**What you will do**. Only one stretch of the listing below is wanted. Begin at the line that has "M183,711L194,767L148,777L158,822L101,834L79,733Z", stop after the line that has "M1256,29L1268,11", and repeat every line in between exactly.

───── Data to use ─────

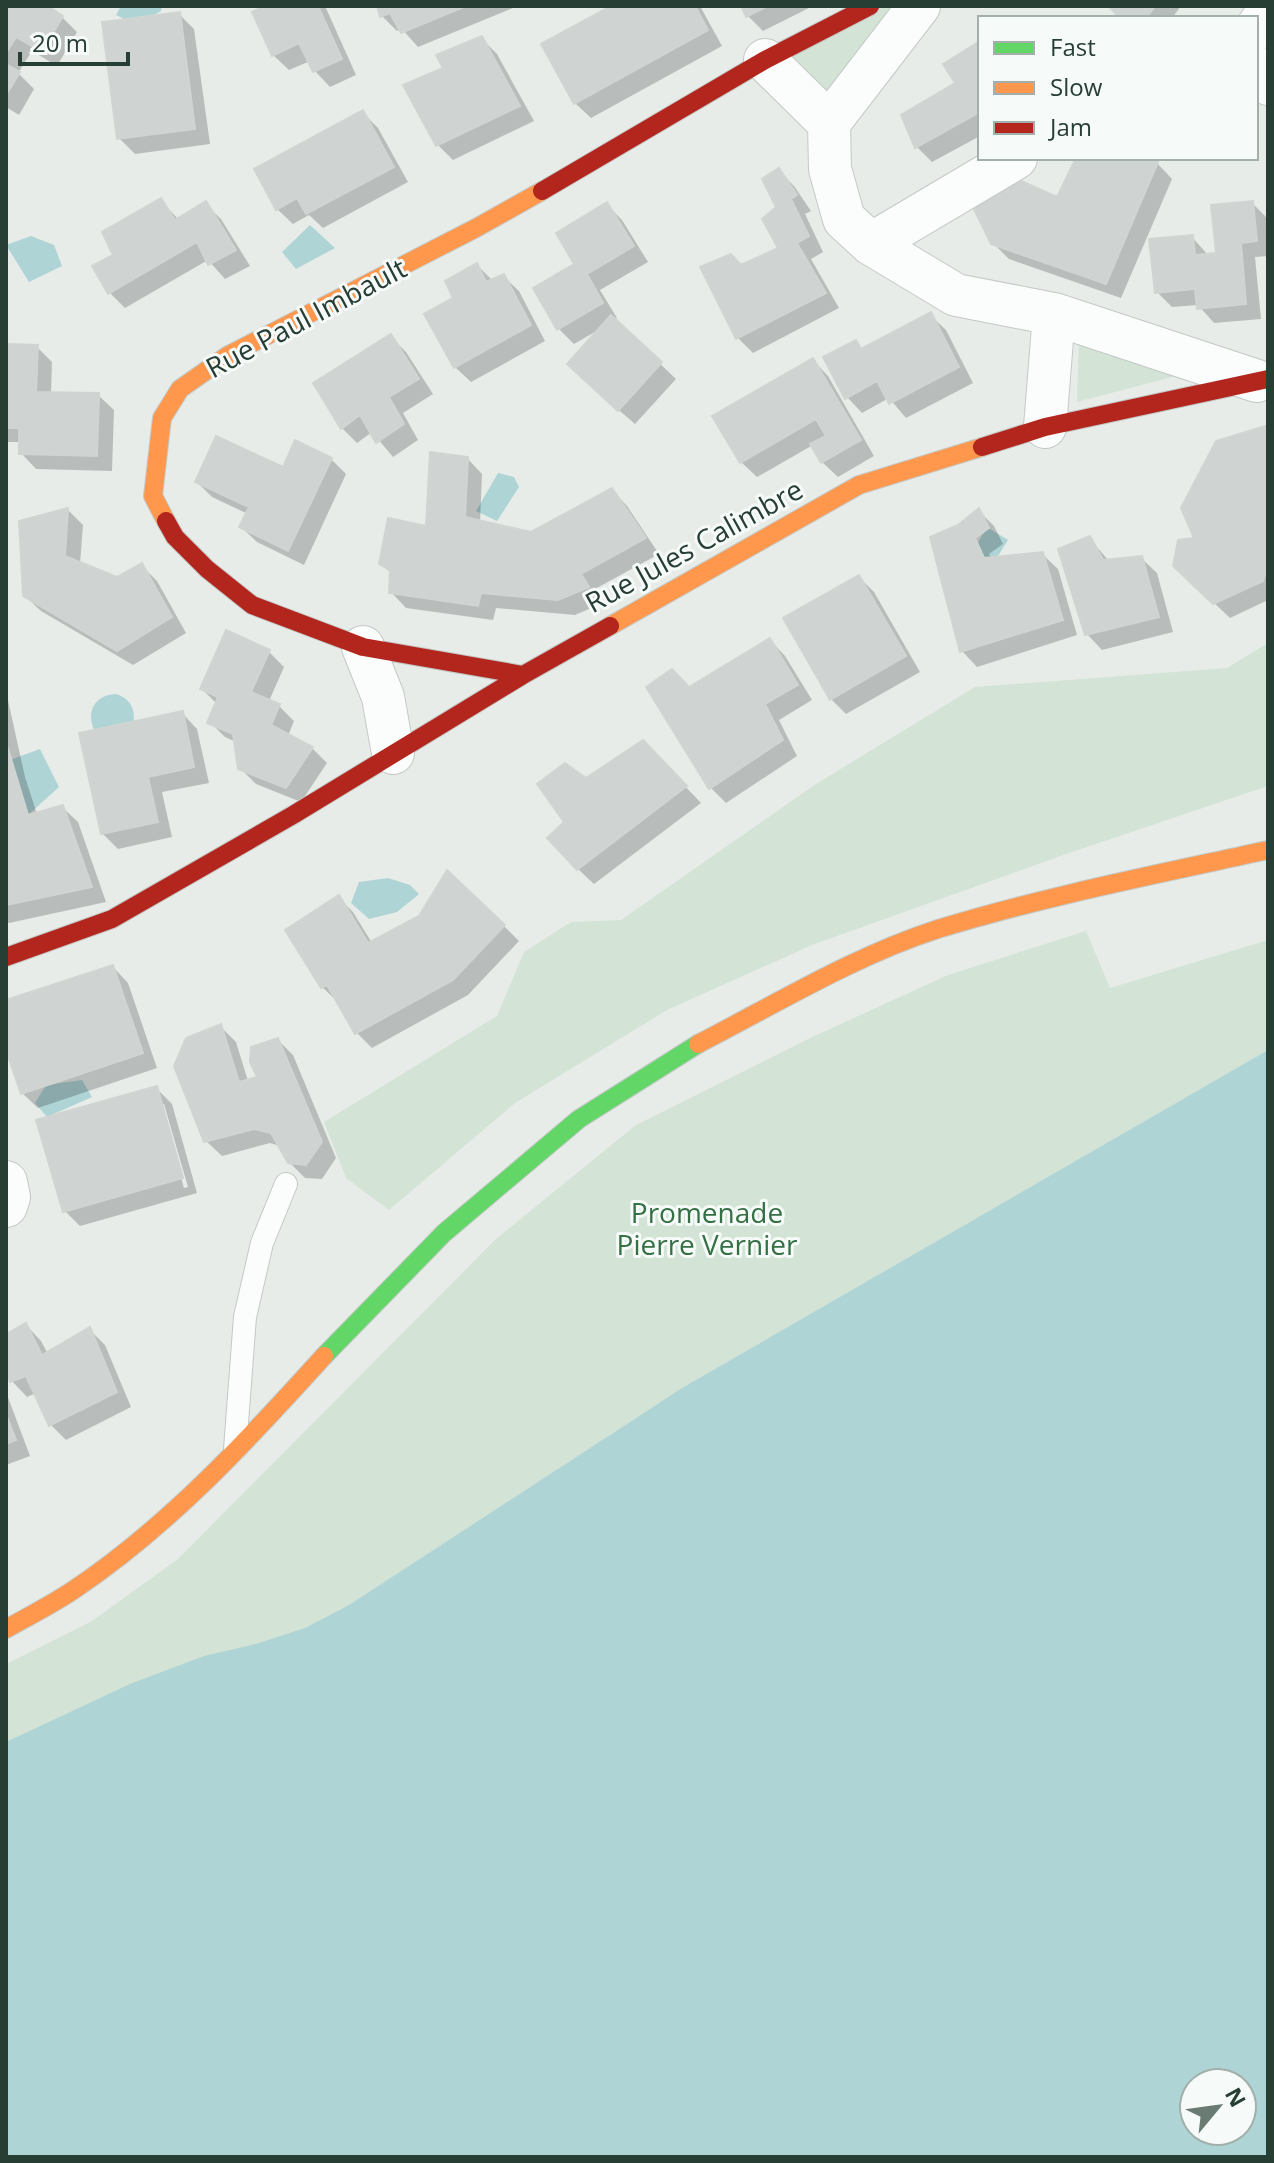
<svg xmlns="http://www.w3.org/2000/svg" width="1274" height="2163" viewBox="0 0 1274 2163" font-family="'Open Sans',sans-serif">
  <rect width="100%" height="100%" fill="#e7ece9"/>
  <path fill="#d3e3d5" d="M876,6H912L831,111L777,55Z
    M1079,337L1191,372L1077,402Z
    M1268,643V786L1066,854L812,945L667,1010L515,1103L389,1210L346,1178L324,1122L497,1016L524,952L571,922L621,920L816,784L975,687L1227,668Z
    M1086,931L1110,988L1268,940V1050L682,1388L349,1605L305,1628L6,1742V1664L92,1621L178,1559L496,1239L636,1125L808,1039L948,975Z"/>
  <path fill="#aed4d5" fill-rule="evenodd" d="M121,6H162L161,11L137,25L116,15Z
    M310,225L335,248L296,269L282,252Z
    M31,236L54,245L62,266L29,282L6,245Z
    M498,473L514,477L519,487L497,521L476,511Z
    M987,527L1008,540L986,575L967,561Z
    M116,694C132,699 137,712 132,728L94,730C86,711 95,695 116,694Z
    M40,749L59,787L28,815L10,760Z
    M388,878L410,885L419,894L397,912L369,919L351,903L359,882Z
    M1268,1050V2157H6V1742L130,1684L204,1656L256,1644L305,1628L349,1605L682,1388ZM1194,2083H1242V2131H1194Z
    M82,1080L92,1097L47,1117L35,1103L46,1085Z"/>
  <path fill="#0003" fill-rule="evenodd" d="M6,6H44L62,17L77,32L57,66L32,51L18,73L34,89L19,115L6,107Z
    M270,6H325L356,75L330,87L315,71L310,61L289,70L273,55Z
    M379,6H518L418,47L402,29L397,31L382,16Z
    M615,6H700L722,46L591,118L575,103Z
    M743,6H813L763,31L748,16Z
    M1111,6H1181L1172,18H1123Z
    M179,14L194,29L210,144L135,154L119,138Z
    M481,38L497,54L534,121L453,160L438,145L446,69Z
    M980,43V136L932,162L917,147L904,116L958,84Z
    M362,112L378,128L408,182L323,228L309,215L293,224L277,209Z
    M1078,158H1141L1157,163L1172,179L1121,298L1009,259L993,243L1058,199Z
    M779,171L794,186L811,211L805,214L823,252L811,259L839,308L753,353L738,338L742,267L781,249Z
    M161,201L179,220L205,204L221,219L250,266L225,279L208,260L125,308L110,293L94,267L115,256Z
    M1252,203L1268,219V256L1255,257L1261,319L1214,323L1198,305L1172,307L1157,292L1192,237L1208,255L1218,254Z
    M607,205L622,220L648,262L600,290L617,318L614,320L676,379L635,424L584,380L600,329L574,344L559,329L576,265Z
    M477,265L493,281L503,276L519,291L545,341L471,382L455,367V299Z
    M930,315L946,330L973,383L906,418L889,398L862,413L847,397L856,342L863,350Z
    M391,337L406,352L433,394L403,413L418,440L393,457L372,432L357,443L342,428Z
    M6,346L37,347L52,362L51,394L98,395L114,410L112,471L36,469L21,453V442H6Z
    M813,360L828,376L874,456L838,477L822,462L813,445L757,477L741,462Z
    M1268,427V600L1230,618L1191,581L1197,540Z
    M467,458L482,474L480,523L531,534L612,490L627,506L659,554L595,589L603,603L575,615L496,608L493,620L406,608L391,592L392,574L381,564L428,529Z
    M331,459L346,474L304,565L257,542L241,527L248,514L212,497L197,482L284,470Z
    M68,510L83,525L80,564L117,579L142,566L157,581L186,633L133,665L41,611L25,596Z
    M979,511L994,526L1003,544L989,554L992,559L1042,554L1058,569L1077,635L977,667L962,651L932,538L959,527Z
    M1089,538L1109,561L1141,558L1157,573L1173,632L1102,650L1087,634Z
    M859,577L874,592L920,672L846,714L831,699Z
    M770,640L785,656L812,700L779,720L797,756L726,803L710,787L689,689Z
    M268,651L284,667L269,701L279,706L294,721L288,736L312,748L327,763L301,802L256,784L240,768L236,742L225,737L210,722L217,704L202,689Z
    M6,691L25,777L37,814L62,807L78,822L106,902L9,923L6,920Z
    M182,713L197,729L209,783L162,792L172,837L118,849L102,833Z
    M643,742L701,803L594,884L578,869L566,823L586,780Z
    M338,897L353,912L372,943L504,926L519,941L468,995L372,1048L357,1033L338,1002L322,987Z
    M113,967L128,983L157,1068L38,1108L22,1093L6,1044V1002Z
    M221,1027L236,1042L248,1081L260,1078L278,1040L293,1055L336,1158L322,1179L305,1178L289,1162L280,1146L270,1143L222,1156L206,1141Z
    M156,1088L172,1104L197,1193L80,1226L65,1211ZM160,1104H164L188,1187L184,1188Z
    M26,1325L41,1341L48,1354L90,1330L105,1345L131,1407L66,1440L51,1425L36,1393L27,1397L12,1381L6,1364V1337Z
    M6,1392L30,1456L6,1465Z"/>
  <path fill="#cfd3d1" stroke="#d0d5d2" stroke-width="2" d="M6,6H48L63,16L42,52L16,37L6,53Z
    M265,6H318L342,59L313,72L299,43L272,56L252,12Z
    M377,6H466L401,33L390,13L380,17Z
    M611,6H695L708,30L574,104L541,44Z
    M741,6H768L746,17Z
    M1108,6H1155L1146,18H1120Z
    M180,12L195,129L117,139L102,22Z
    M482,36L520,106L436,146L403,85L443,68L436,55Z
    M980,41V112L915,148L901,115L955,83L943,64Z
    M6,64L20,72L6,95Z
    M363,110L394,167L306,214L297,198L276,210L254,169Z
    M1076,158H1147L1158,162L1106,284L991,244L972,205L1017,179L1057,197Z
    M779,168L797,195L791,199L809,236L797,243L826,293L736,339L700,267L731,254L741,265L778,248L762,219L776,207L762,179Z
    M161,198L175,220L206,201L236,250L208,265L197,242L108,294L92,266L113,255L102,232Z
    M1253,201L1257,241L1241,243L1246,304L1197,309L1195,289L1155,293L1149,239L1193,235L1195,255L1216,253L1211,205Z
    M607,202L634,246L587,274L603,303L557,330L533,288L574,264L556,233Z
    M477,263L486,282L504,274L531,325L454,368L424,314L453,298L445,281Z
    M931,312L959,367L889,404L877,381L845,399L823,357L856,340L861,349Z
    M611,315L662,362L618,411L567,364Z
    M391,334L419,379L389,397L404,424L376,443L360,415L341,429L313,383Z
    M6,344L38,345L36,392L99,393L97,456L19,454V428H6Z
    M813,358L861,440L821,463L810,444L826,436L816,419L740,463L712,416Z
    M1268,425V563L1263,581L1213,604L1173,566L1178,540L1194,538L1181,508L1216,441Z
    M216,436L283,467L295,440L332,458L288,551L239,527L249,507L195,482Z
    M430,452L468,457L465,517L531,532L612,488L646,538L581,574L589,587L558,600L481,593L478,606L389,593L390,570L379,564L388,518L426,526Z
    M68,508L65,556L117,577L142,563L172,617L117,651L23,596L19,521Z
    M979,508L989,528L975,538L984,558L1043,552L1063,620L960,652L930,537L958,525Z
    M1090,536L1103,560L1142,556L1159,617L1085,635L1058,549Z
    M859,575L906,656L830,700L783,618Z
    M226,630L270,650L251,692L280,704L271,725L313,747L286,788L238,769L233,734L207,723L218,697L200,689Z
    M770,638L798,685L765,704L783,740L709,789L646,687L672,669L689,687Z
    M183,711L194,767L148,777L158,822L101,834L79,733Z
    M643,740L687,786L577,870L547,838L564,822L537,784L565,763L586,778Z
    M6,742L28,815L63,805L92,887L6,905Z
    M447,870L505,925L453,980L355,1034L327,985L321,988L285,930L339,895L368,943L419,916Z
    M113,965L143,1053L21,1094L6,1050V1000Z
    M221,1024L239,1082L257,1077L250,1062L251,1047L278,1038L322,1142L306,1165L288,1163L271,1133L254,1129L204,1142L174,1066L186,1038Z
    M157,1086L183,1178L63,1212L36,1120Z
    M26,1323L42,1355L90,1327L117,1392L49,1426L26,1376L10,1382L6,1370V1334Z
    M6,1414L16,1440L6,1444Z"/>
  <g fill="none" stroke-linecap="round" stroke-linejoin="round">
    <defs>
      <path id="lane" d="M235,1449L245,1317L262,1243L286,1184"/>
      <path id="street" d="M919,6L829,123L830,169L844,219L871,244L956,295L1054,314L1045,427
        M1256,29L1268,11
        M765,60L829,123
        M1256,67L1268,84
        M871,244L1016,158
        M1054,314L1257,381
        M363,647L383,697L393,753
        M6,1182L9,1197L6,1206"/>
      <path id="fast" d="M324,1356L444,1233L579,1119L698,1044"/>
      <path id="slow" d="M166,521L153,496L162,418L180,389L227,356L476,228L542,191
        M610,626L859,485L982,447
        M698,1044C776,1004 854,956 938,929C1046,896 1158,874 1268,850
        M6,1629C29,1616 53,1604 75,1589C170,1525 248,1440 324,1356"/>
      <path id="jam" d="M542,191L765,60L870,6
        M982,447L1045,427L1268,379
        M166,521L175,537L207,569L252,605L363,647L523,675
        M6,957L112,919L293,815L523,675L610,626"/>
    </defs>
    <use href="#lane" stroke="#c4c9c6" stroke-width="24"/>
    <use href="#street" stroke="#c4c9c6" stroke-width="44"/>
    <use href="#fast" stroke="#c4c9c6" stroke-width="20"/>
    <use href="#slow" stroke="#c4c9c6" stroke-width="20"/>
    <use href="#jam" stroke="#c4c9c6" stroke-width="20"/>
    <use href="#lane" stroke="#fbfcfc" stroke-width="22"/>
    <use href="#street" stroke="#fbfcfc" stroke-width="42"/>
    <use href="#fast" stroke="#63d668" stroke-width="18"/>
    <use href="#slow" stroke="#ff974d" stroke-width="18"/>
    <use href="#jam" stroke="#b3261e" stroke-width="18"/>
  </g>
  <g text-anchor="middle" stroke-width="6" stroke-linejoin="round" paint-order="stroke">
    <g font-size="28" fill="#273e35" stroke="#f6faf8">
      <text transform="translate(306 318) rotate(-28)" y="10">Rue Paul Imbault</text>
      <text transform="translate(694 546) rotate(-29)" y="10">Rue Jules Calimbre</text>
    </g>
    <g font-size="28" fill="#357045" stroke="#f6faf8">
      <text x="707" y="1223">Promenade<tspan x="707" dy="32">Pierre Vernier</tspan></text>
    </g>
  </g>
  <rect width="1274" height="2163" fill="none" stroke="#273e35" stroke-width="16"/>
  <rect x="978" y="16" width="280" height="144" fill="#f6faf8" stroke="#a3afaa" stroke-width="2"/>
  <rect x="994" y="42" width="40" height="12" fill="#63d668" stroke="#a3afaa" stroke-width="2"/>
  <text x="1050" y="56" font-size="24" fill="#273e35">Fast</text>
  <rect x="994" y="82" width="40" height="12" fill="#ff974d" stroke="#a3afaa" stroke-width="2"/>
  <text x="1050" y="96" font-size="24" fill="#273e35">Slow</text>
  <rect x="994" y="122" width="40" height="12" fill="#b3261e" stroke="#a3afaa" stroke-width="2"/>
  <text x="1050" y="136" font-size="24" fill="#273e35">Jam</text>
  <g transform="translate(1218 2107) rotate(61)"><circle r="38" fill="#f6faf8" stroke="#a3afaa" stroke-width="2"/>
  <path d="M0-6L14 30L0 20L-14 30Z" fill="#6a7b74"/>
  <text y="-12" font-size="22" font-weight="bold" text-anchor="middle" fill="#273e35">N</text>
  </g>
  <path d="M20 52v12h108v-12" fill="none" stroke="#273e35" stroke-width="4"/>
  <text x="32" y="52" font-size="24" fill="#273e35" stroke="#f6faf8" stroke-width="6" paint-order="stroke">20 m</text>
</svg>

─────

**Answer to the problem**.
    M183,711L194,767L148,777L158,822L101,834L79,733Z
    M643,740L687,786L577,870L547,838L564,822L537,784L565,763L586,778Z
    M6,742L28,815L63,805L92,887L6,905Z
    M447,870L505,925L453,980L355,1034L327,985L321,988L285,930L339,895L368,943L419,916Z
    M113,965L143,1053L21,1094L6,1050V1000Z
    M221,1024L239,1082L257,1077L250,1062L251,1047L278,1038L322,1142L306,1165L288,1163L271,1133L254,1129L204,1142L174,1066L186,1038Z
    M157,1086L183,1178L63,1212L36,1120Z
    M26,1323L42,1355L90,1327L117,1392L49,1426L26,1376L10,1382L6,1370V1334Z
    M6,1414L16,1440L6,1444Z"/>
  <g fill="none" stroke-linecap="round" stroke-linejoin="round">
    <defs>
      <path id="lane" d="M235,1449L245,1317L262,1243L286,1184"/>
      <path id="street" d="M919,6L829,123L830,169L844,219L871,244L956,295L1054,314L1045,427
        M1256,29L1268,11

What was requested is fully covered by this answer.